• _Activity_: Pull out every line in the entries below that contains the string "Productions". Case counts, so a line matches only if the capitalization is the same.

※

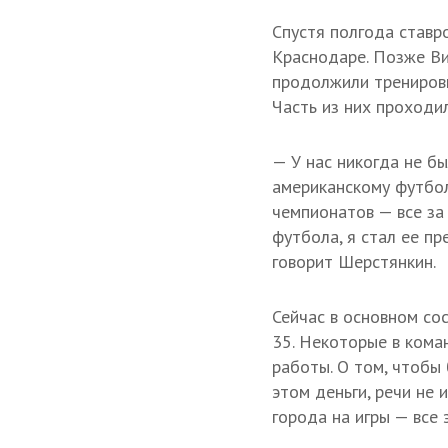
Спустя полгода ставр
Краснодаре. Позже Ви
продолжили тренировк
Часть из них проходил
— У нас никогда не бы
американскому футбол
чемпионатов — все за
футбола, я стал ее пр
говорит Шерстянкин.
Сейчас в основном со
35. Некоторые в кома
работы. О том, чтобы
этом деньги, речи не
города на игры — все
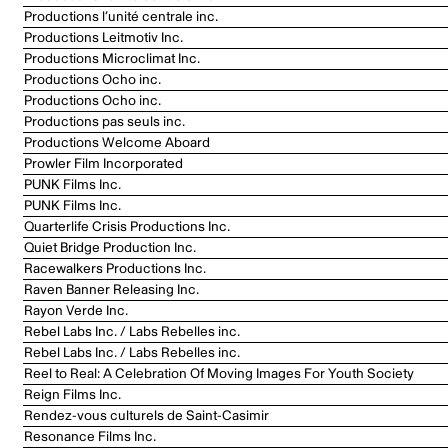
Productions l’unité centrale inc.
Productions Leitmotiv Inc.
Productions Microclimat Inc.
Productions Ocho inc.
Productions Ocho inc.
Productions pas seuls inc.
Productions Welcome Aboard
Prowler Film Incorporated
PUNK Films Inc.
PUNK Films Inc.
Quarterlife Crisis Productions Inc.
Quiet Bridge Production Inc.
Racewalkers Productions Inc.
Raven Banner Releasing Inc.
Rayon Verde Inc.
Rebel Labs Inc. / Labs Rebelles inc.
Rebel Labs Inc. / Labs Rebelles inc.
Reel to Real: A Celebration Of Moving Images For Youth Society
Reign Films Inc.
Rendez-vous culturels de Saint-Casimir
Resonance Films Inc.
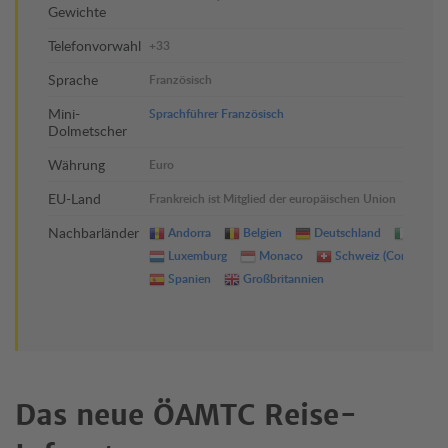
Gewichte
Telefonvorwahl
+33
Sprache
Französisch
Mini-
Sprachführer Französisch
Dolmetscher
Währung
Euro
EU-Land
Frankreich ist Mitglied der europäischen Union
Nachbarländer
Andorra
Belgien
Deutschland
Italien
Luxemburg
Monaco
Schweiz (Confoederat
Spanien
Großbritannien
Das neue ÖAMTC Reise-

※

• _Task solution_:
Productions l’unité centrale inc.
Productions Leitmotiv Inc.
Productions Microclimat Inc.
Productions Ocho inc.
Productions Ocho inc.
Productions pas seuls inc.
Productions Welcome Aboard
Quarterlife Crisis Productions Inc.
Racewalkers Productions Inc.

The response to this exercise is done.